Hi to all,
I am trying to write a simple program for x-ray diffraction patterns calculation using an old formula, that says:
I[q] = sum[ from i = 0 to N ] sum[ from i = 0 to N ] { fi[ q ] fj [ q ] sin [ ( q * rij ) ] / ( q * rij ) }
I have implemented a kernel that calculated:
F[q] = sum[ from i = 0 to N ] sum[ from i = 0 to N ] { sin [ ( q * rij ) ] / ( q * rij ) }
where: q is non-negative number and rij is the distance between atom i and j. N is number of atoms.
So, here my kernel:
global void sinc (int q, float4 *a_d, unsigned long int N, float monoInt)
{
int Idx = __mul24(blockIdx.x, blockDim.x) + threadIdx.x;
float4 bi = a_d[Idx];
float inte = 0.0f;
extern __shared__ float4 SharedPos[];
#pragma unroll 8
for (int j = 0; j < gridDim.x; j ++)
{
SharedPos[threadIdx.x] = a_d[blockDim.x * j + threadIdx.x];
__syncthreads ();
float4 bj;
bj = SharedPos[j];
for (int i = 0; i < blockDim.x; i++)
{
float3 r = {bi.x - bj.x, bi.y - bj.y, bi.z - bj.z};
float distSq = r.x * r.x + r.y * r.y + r.z * r.z;
if (distSq != 0) {
float dist = sqrt(distSq);
float step = q * Qstep * dist;
inte += sin(step) / step;
} else {
inte ++;
}
__syncthreads ();
int Idx = __mul24(blockIdx.x, blockDim.x) + threadIdx.x;
monoInt[Idx] = inte;
}
__syncthreads ();
}
}
I launch the kernel in this way:
dim3 dimGrid(TilesNumber, 1);
dim3 dimBlock(ThNumber, 1, 1);
sinc <<< dimGrid, dimBlock >>> (q, (float4*) a_d, N, monoInt);
int kernelErrors;
kernelErrors = cudaThreadSynchronize();
if ( kernelErrors != 0 ) {
printf(" KERNEL PANIC!!\n");
}
on host (I know that is not a good thing but I am new of CUDA… :rolleyes: ), then, I reduce the array “monoInt” simply in this way:
for (int k = 0; k < N; k ++){
temp += Hm[k];
}
All fine for q → 0, F[q] → N * N; that is right… but for some “q” values F[q] becomes negative!! This must not happen!

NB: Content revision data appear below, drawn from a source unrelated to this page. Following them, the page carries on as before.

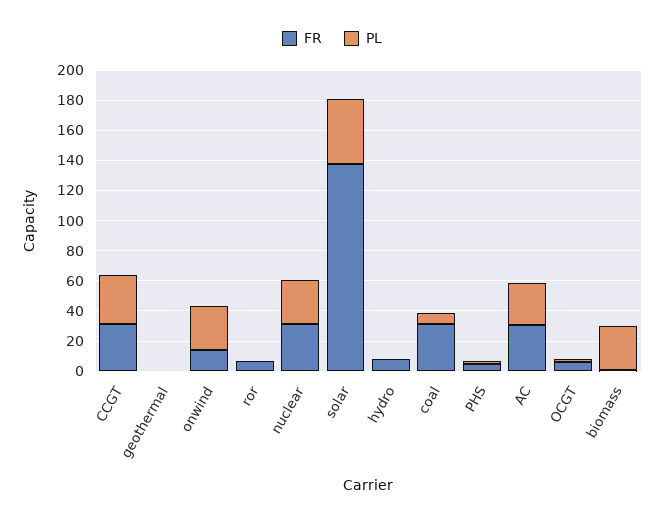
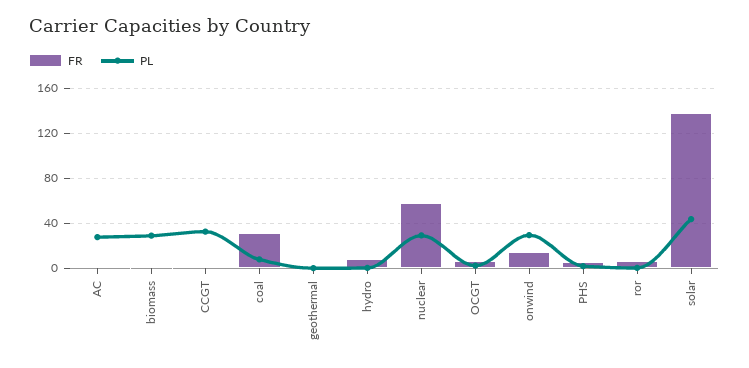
  {
    "FR": {
-     "CCGT": 30,
+     "CCGT": 0,
      "geothermal": 0,
      "onwind": 10,
      "ror": 10,
-     "nuclear": 30,
+     "nuclear": 60,
      "solar": 140,
      "hydro": 10,
      "coal": 30,
      "PHS": 10,
-     "AC": 30,
+     "AC": 0,
      "OCGT": 10,
      "biomass": 0
    },
    "PL": {
      "CCGT": 30,
      "geothermal": 0,
      "onwind": 30,
      "ror": 0,
      "nuclear": 30,
      "solar": 40,
      "hydro": 0,
      "coal": 10,
      "PHS": 0,
      "AC": 30,
      "OCGT": 0,
      "biomass": 30
    }
  }

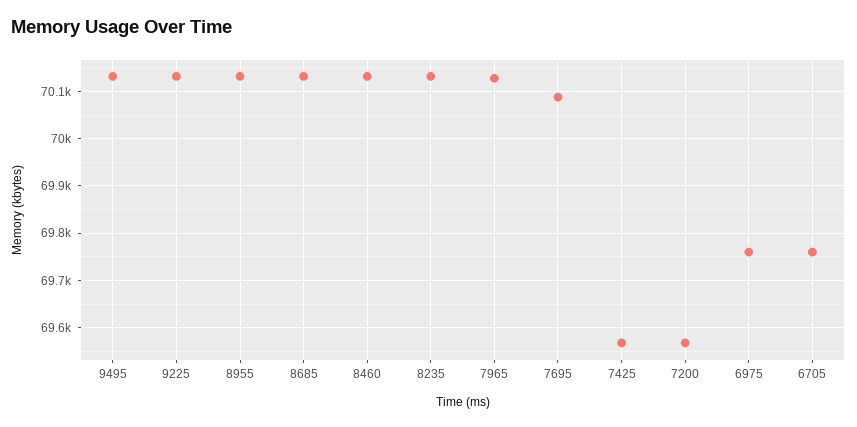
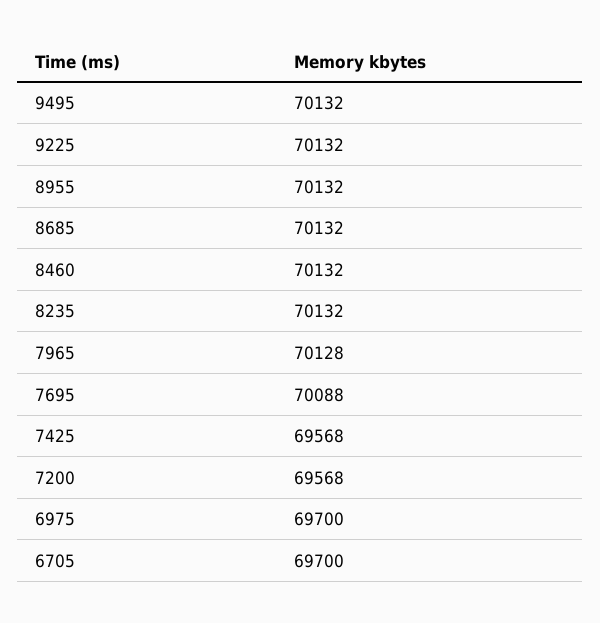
  {
    "9495": 70132,
    "9225": 70132,
    "8955": 70132,
    "8685": 70132,
    "8460": 70132,
    "8235": 70132,
    "7965": 70128,
    "7695": 70088,
    "7425": 69568,
    "7200": 69568,
-   "6975": 69760,
+   "6975": 69700,
-   "6705": 69760
+   "6705": 69700
  }

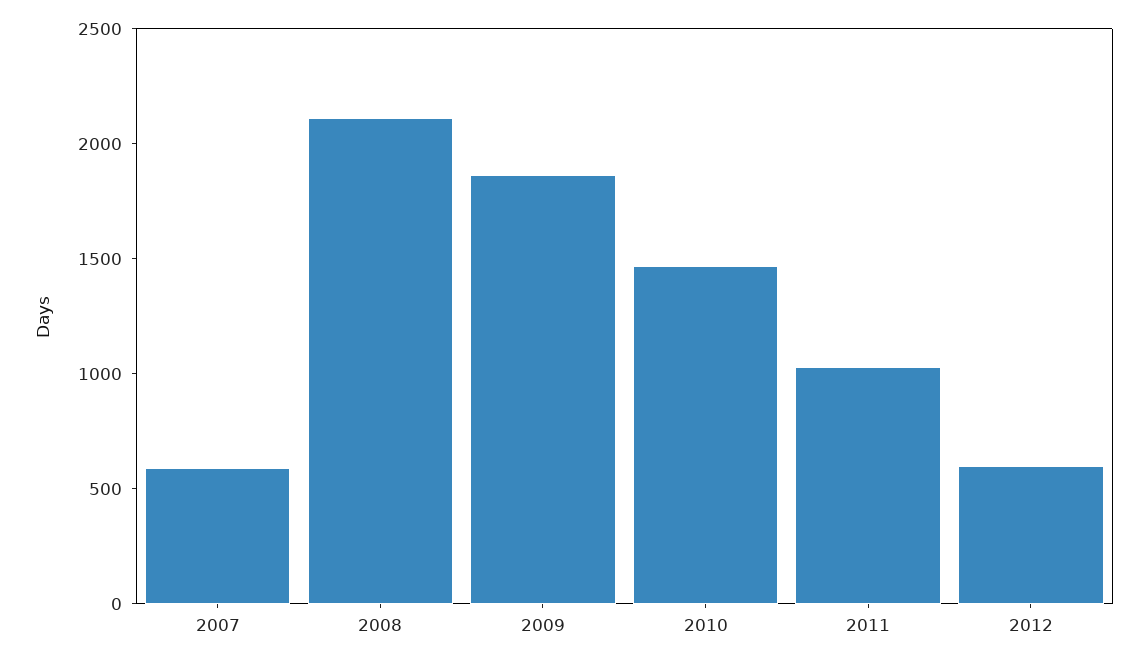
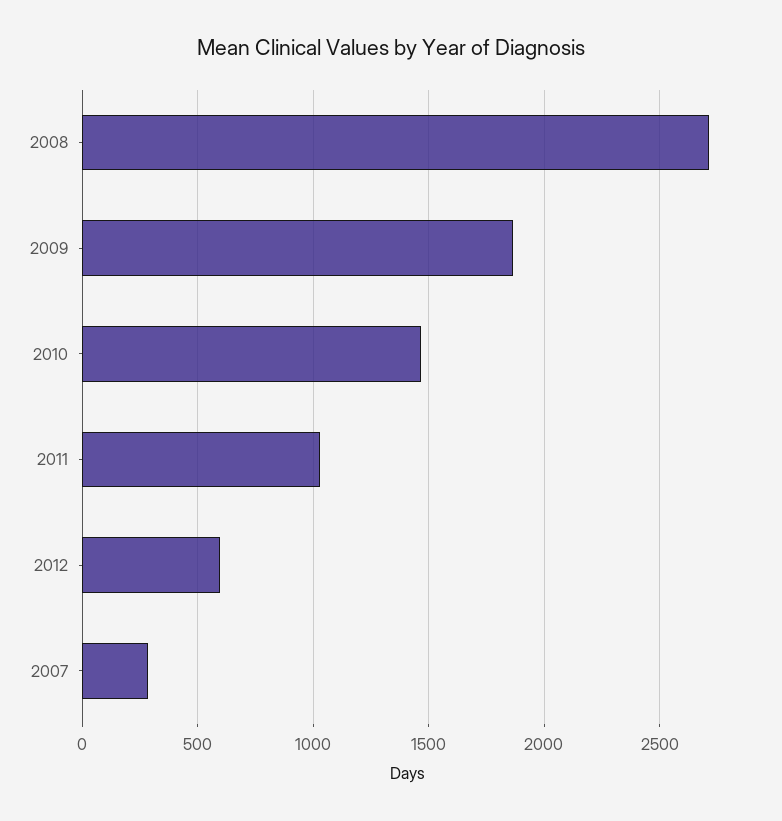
  {
-   "2007": 600,
+   "2007": 300,
-   "2008": 2100,
+   "2008": 2700,
    "2009": 1850,
    "2010": 1450,
    "2011": 1050,
    "2012": 600
  }

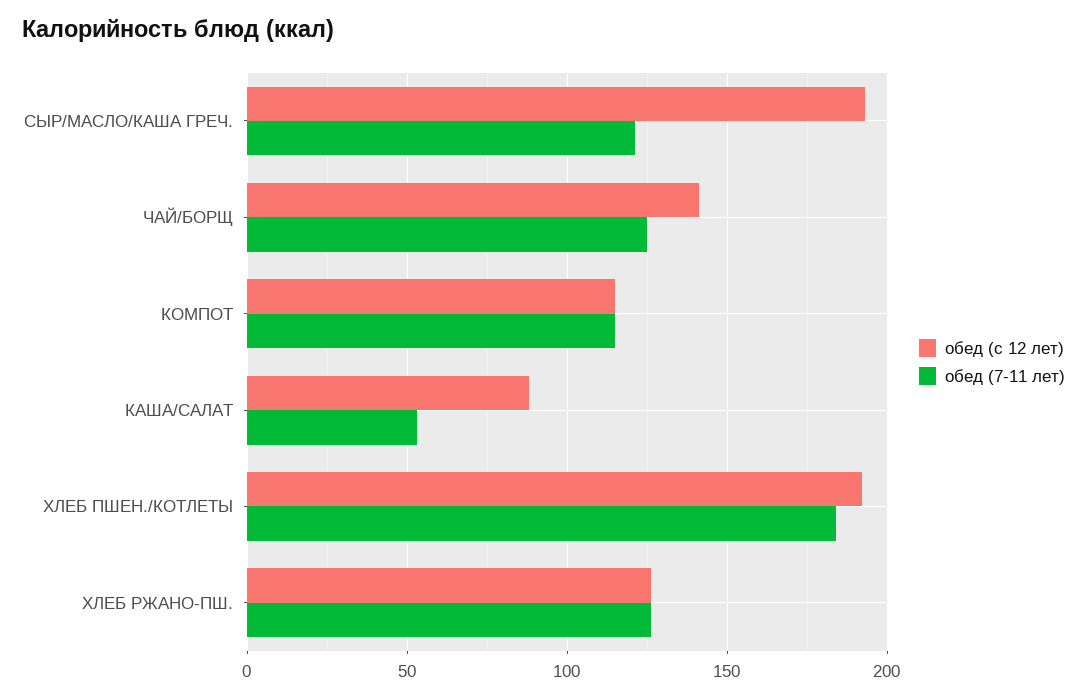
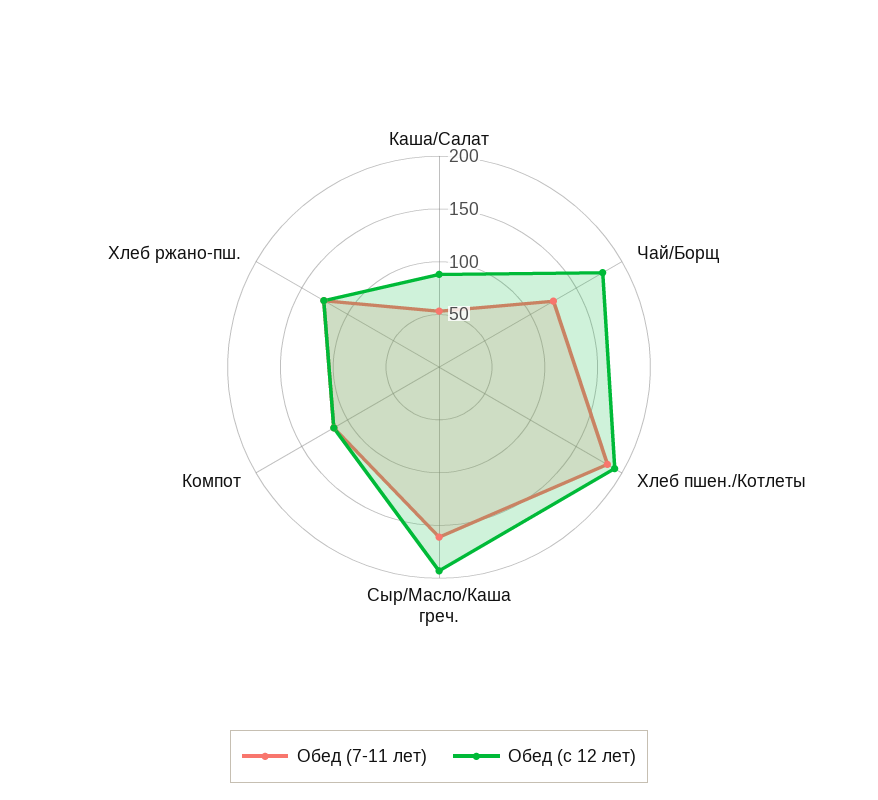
  {
    "обед (с 12 лет)": {
      "СЫР/МАСЛО/КАША ГРЕЧ.": 195,
-     "ЧАЙ/БОРЩ": 140,
+     "ЧАЙ/БОРЩ": 180,
      "КОМПОТ": 115,
      "КАША/САЛАТ": 90,
      "ХЛЕБ ПШЕН./КОТЛЕТЫ": 190,
      "ХЛЕБ РЖАНО-ПШ.": 125
    },
    "обед (7-11 лет)": {
-     "СЫР/МАСЛО/КАША ГРЕЧ.": 120,
+     "СЫР/МАСЛО/КАША ГРЕЧ.": 160,
      "ЧАЙ/БОРЩ": 125,
      "КОМПОТ": 115,
      "КАША/САЛАТ": 55,
      "ХЛЕБ ПШЕН./КОТЛЕТЫ": 185,
      "ХЛЕБ РЖАНО-ПШ.": 125
    }
  }

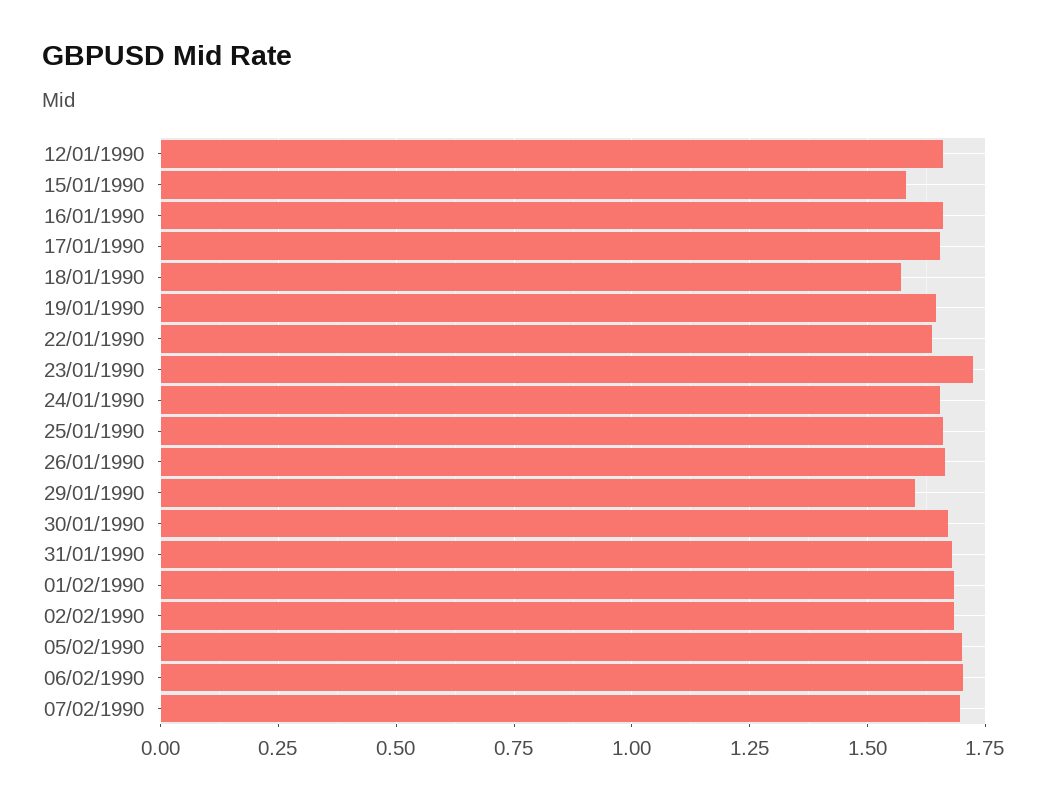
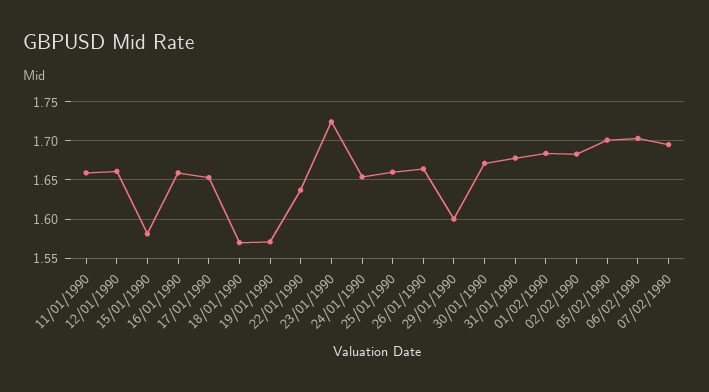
  {
    "12/01/1990": 1.66,
    "15/01/1990": 1.58,
    "16/01/1990": 1.66,
    "17/01/1990": 1.65,
    "18/01/1990": 1.57,
-   "19/01/1990": 1.65,
+   "19/01/1990": 1.57,
    "22/01/1990": 1.64,
    "23/01/1990": 1.72,
    "24/01/1990": 1.65,
    "25/01/1990": 1.66,
    "26/01/1990": 1.66,
    "29/01/1990": 1.6,
    "30/01/1990": 1.67,
    "31/01/1990": 1.68,
    "01/02/1990": 1.68,
    "02/02/1990": 1.68,
    "05/02/1990": 1.7,
    "06/02/1990": 1.7,
-   "07/02/1990": 1.7
+   "07/02/1990": 1.7,
+   "11/01/1990": 1.66
  }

A strange thing I have verified is that if I launch the kernel in this way:
sinc <<< dimGrid, dimBlock, ShMem >>> (q, (float4*) a_d, N, monoInt);
changing ShMem value result changes…
Another problem is that for N about 10**6 on gtx295 kernel crash…
Maybe problem is in:
inte += sin(step) / step;
? Too large?
Thanks if anyone of you will answer me!
regards,
luca
:wub: